For researchers who need support, the random gamble of the way applications are scored and ranked is a huge problem. Researchers now accept that peer review is junk science, because it is not science at all. Applicants for grants know that, despite the sincere efforts of peer reviewers (all of whom have also been applicants), the opinion-based judgments of peer reviews do end up functioning like a lottery. And just like any lottery, the only way to be sure of winning is to keep on buying a ticket.
For funding agencies, the randomness of peer review has created an ever-growing problem. As applicants keep recycling grant applications into the lottery, the number of applications climbs and the success rate drops. New research ideas entering the pool are quickly watered down into a sea of applications. The burden of dealing with applications that need reviewing increases. With that, the mental capacity of peer reviewers becomes ever more strained. It becomes difficult for them to do justice to every application, they are overworked, and they become quick to toss proposals out of competition.
To outsiders, peer review is a mysterious scientific system that serves as our ultimate way to determine research quality. Warren Thorngate tells us with evidence that the quality of judgment in peer review is no more reliable than for any other kind of judgment call.

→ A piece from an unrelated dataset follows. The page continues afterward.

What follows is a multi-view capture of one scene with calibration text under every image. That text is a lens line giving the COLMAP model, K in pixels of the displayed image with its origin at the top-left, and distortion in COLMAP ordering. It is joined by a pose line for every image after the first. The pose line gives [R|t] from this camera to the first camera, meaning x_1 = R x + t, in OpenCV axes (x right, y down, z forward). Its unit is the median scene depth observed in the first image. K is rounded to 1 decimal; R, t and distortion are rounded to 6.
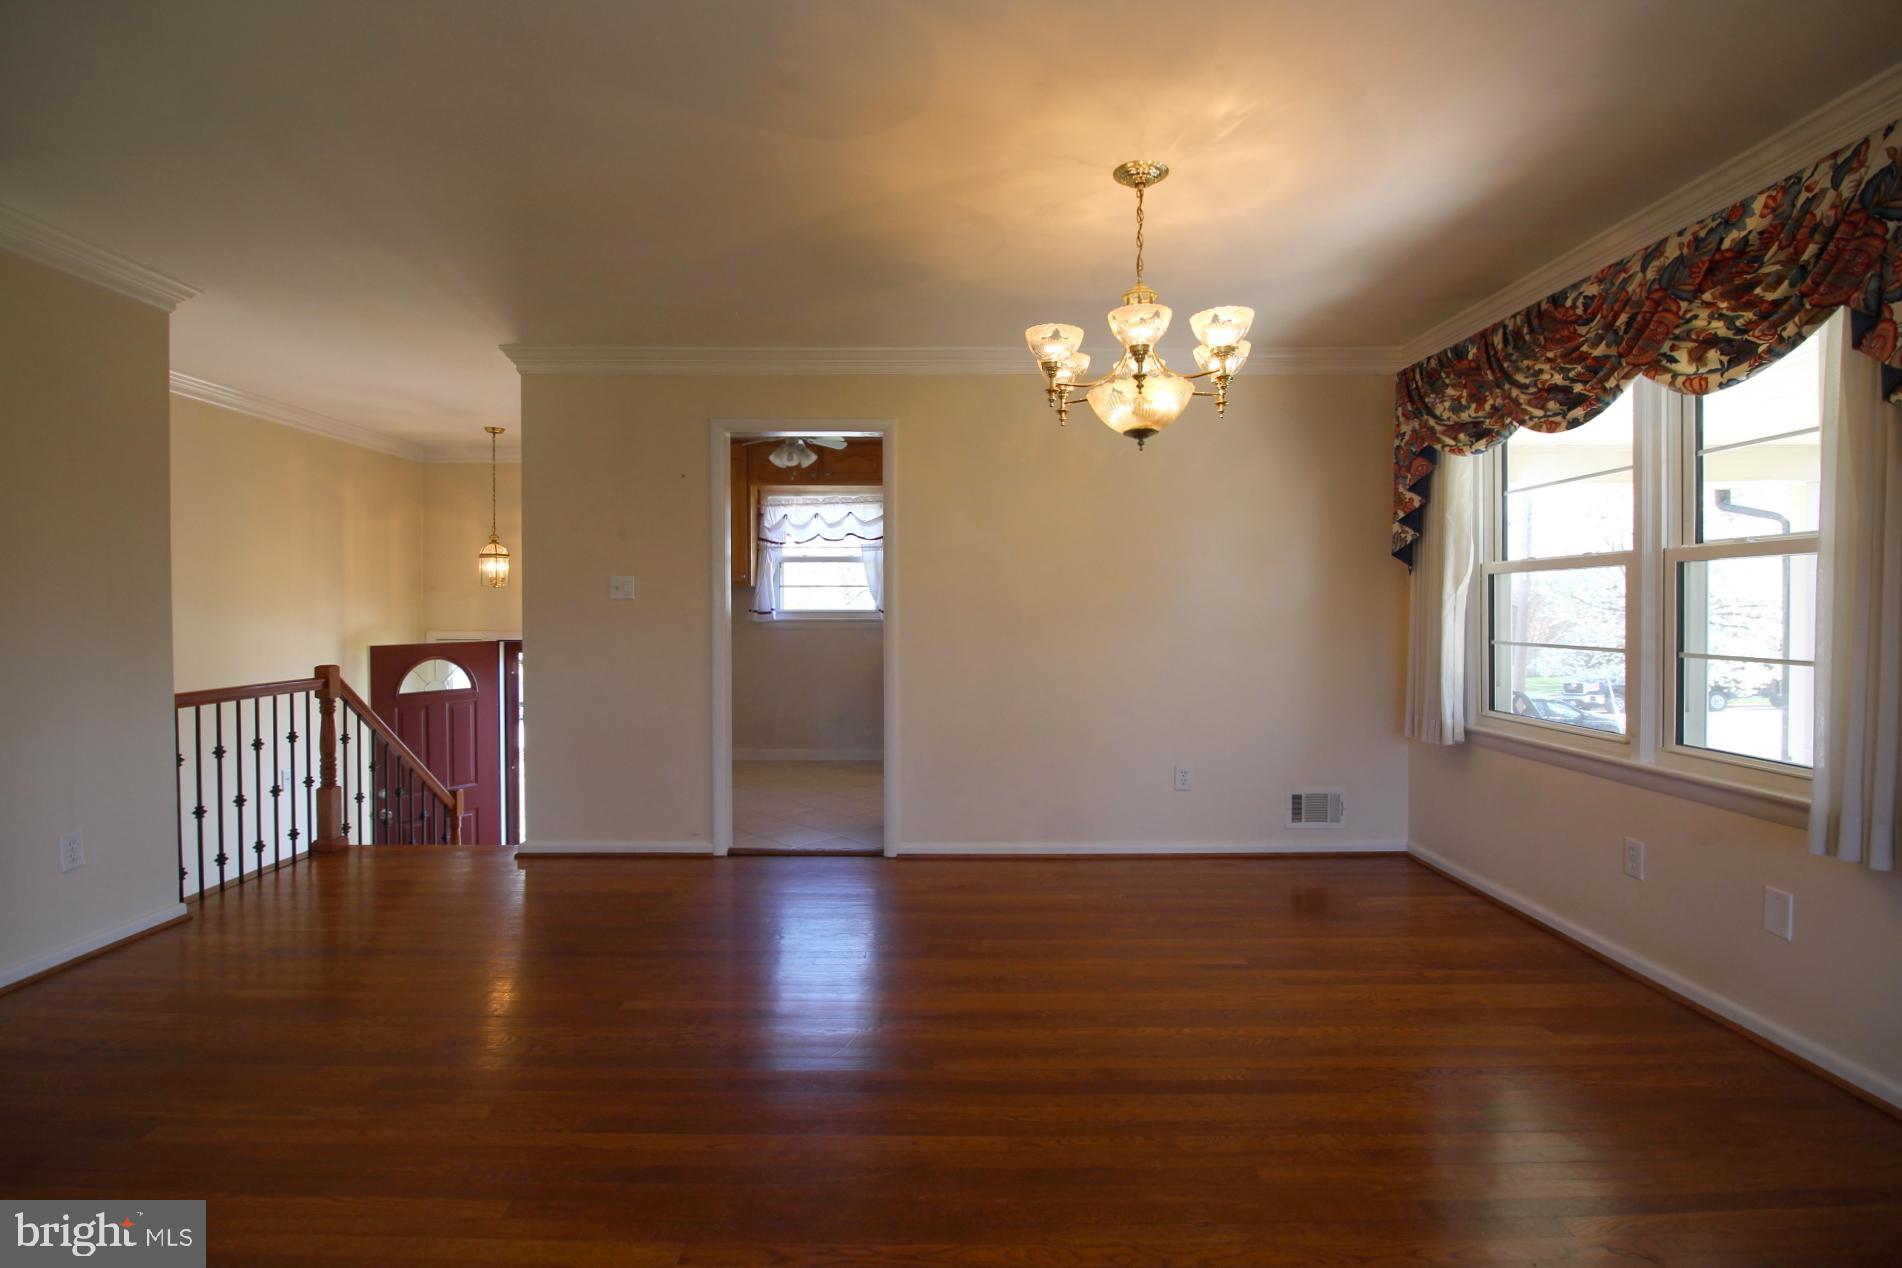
lens RADIAL K [[882.3, 0, 906.3], [0, 882.3, 617.4], [0, 0, 1]] dist [-0.000832, -0.000029]
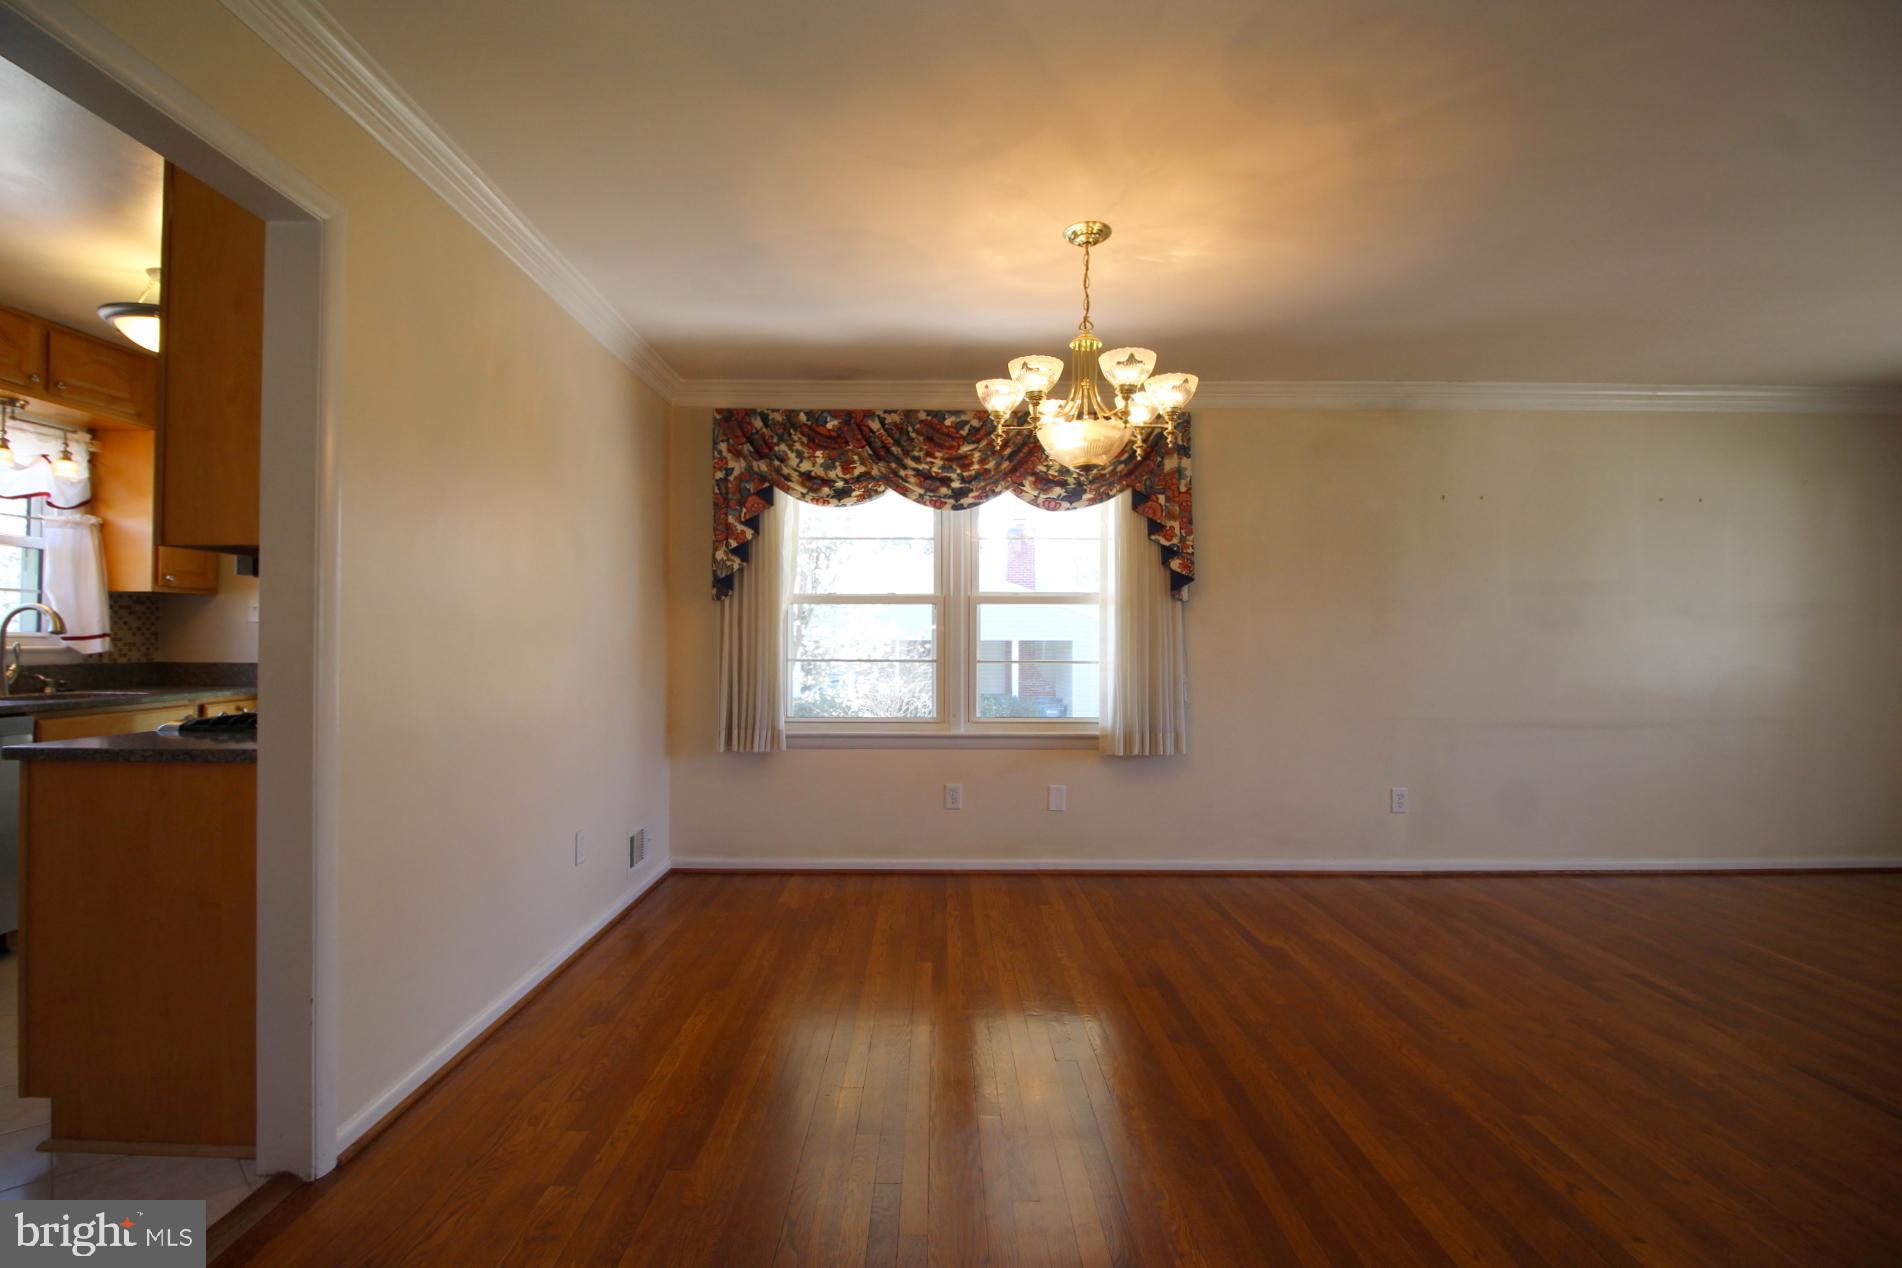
lens RADIAL K [[897.6, 0, 951.0], [0, 897.6, 634.0], [0, 0, 1]] dist [0.000570, 0.000141]
pose [[-0.026564, 0.005546, 0.999632, -0.609717], [0.006176, 0.999966, -0.005384, 0.000164], [-0.999628, 0.006030, -0.026598, 0.867973]]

In the field of figure skating, performances are scored and averaged from several judges, with the highest and lowest scores tossed out. The scoring system for figure skating is more scientific, because ranking for a given performance is designed to be reproducible. Figure skating has minimized the lottery effect. The problem for those of us who apply for medical research funding is that, with only two reviewers to score applications, the scoring system that compares each applicant with the competition is just too noisy. I am by no means criticizing peer review of research grants because there really is no better alternative. But we need to make the system less of a crapshoot for applicants.
In science, the usual way to make things less random is to average more inputs. This means to average scores from more than the usual two peer reviewers who sit on committees. However, according to Thorngate, even though our CIHR sends proposals to outside experts for peer review, their opinions “matter little in the adjudication process” and “the usefulness of external reviews remains a mystery.” In other words, to a statistician, it looks like the extra peer reviews available are wasted because there is no evidence that they count toward the ranking for funding. This is not good science.

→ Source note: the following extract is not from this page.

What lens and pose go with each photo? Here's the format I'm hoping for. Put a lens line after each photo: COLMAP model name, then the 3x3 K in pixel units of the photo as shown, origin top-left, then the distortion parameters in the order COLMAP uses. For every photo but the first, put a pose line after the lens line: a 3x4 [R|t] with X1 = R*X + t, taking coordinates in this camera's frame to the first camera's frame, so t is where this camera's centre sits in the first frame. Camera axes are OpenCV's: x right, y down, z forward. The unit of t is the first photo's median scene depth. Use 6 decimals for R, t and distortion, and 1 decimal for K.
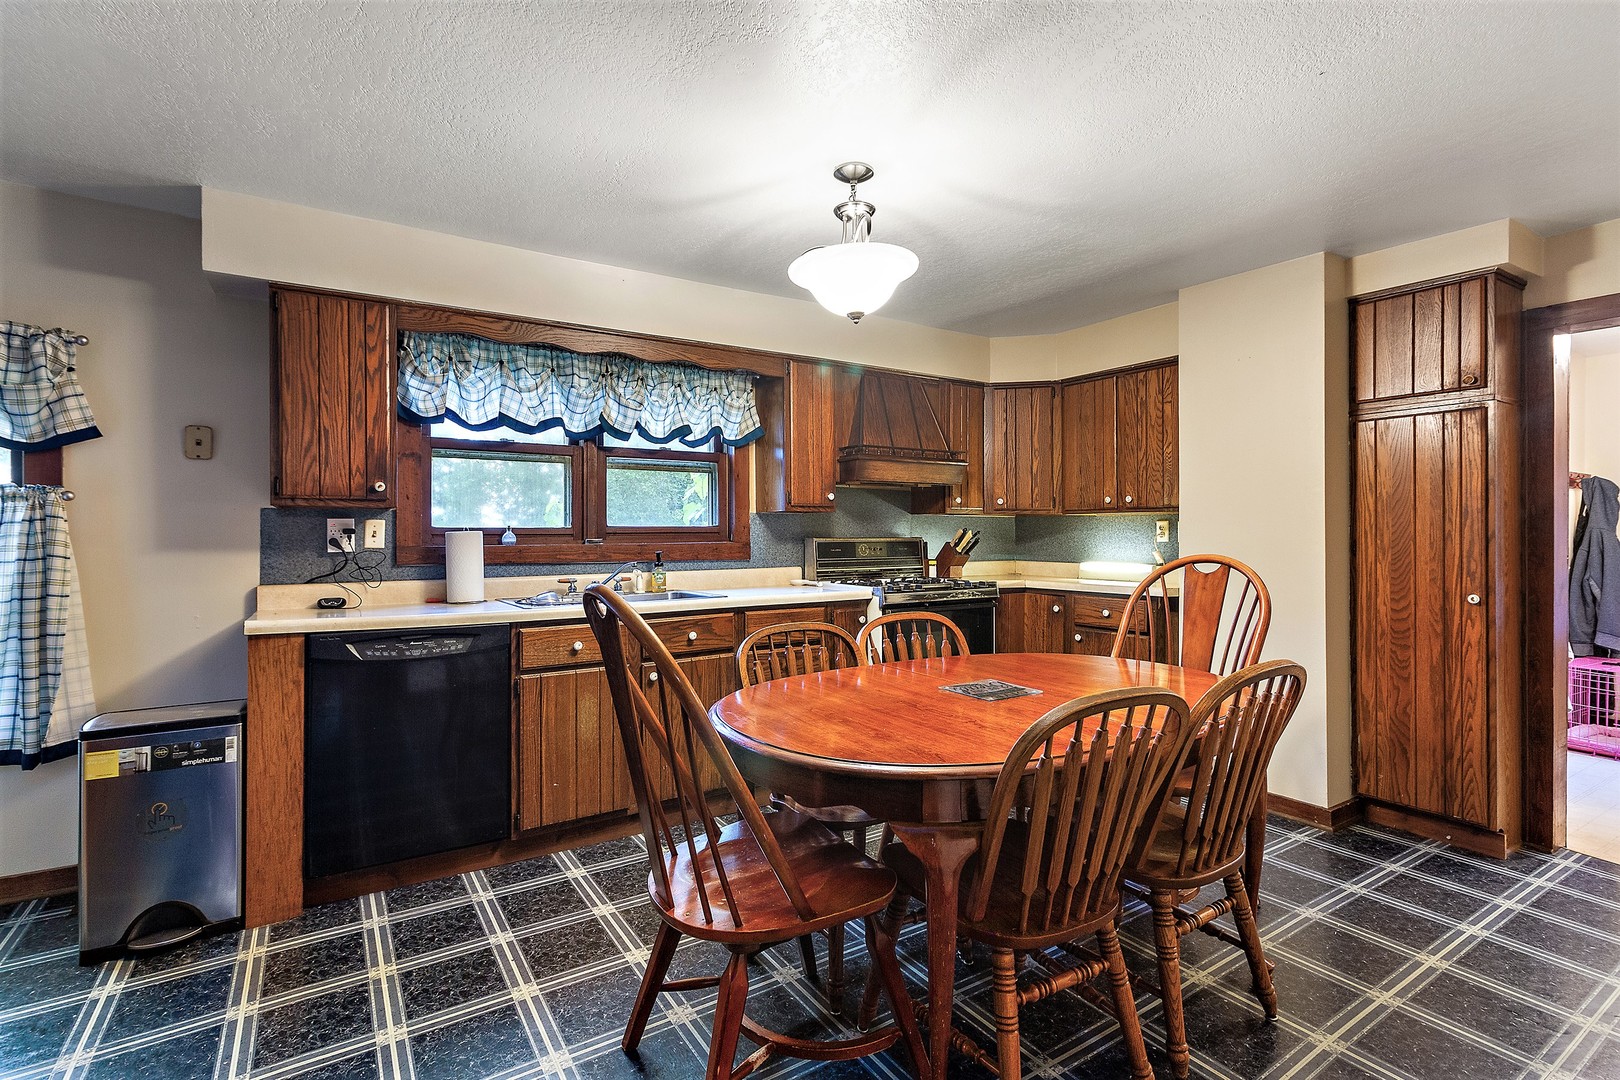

Counting the input from a greater number of judges in the average score works for figure skating. Those responsible for designing the way research grant applications are ranked need to borrow a page from the world of sports and make the system as reliable as it would be if an audience were watching.
Reinhold Vieth is Professor, Department of Nutritional Sciences and Department of Laboratory Medicine and Pathobiology at the University of Toronto, and Director, Bone and Mineral Laboratory Pathology and Laboratory Medicine at Mount Sinai Hospital in Toronto.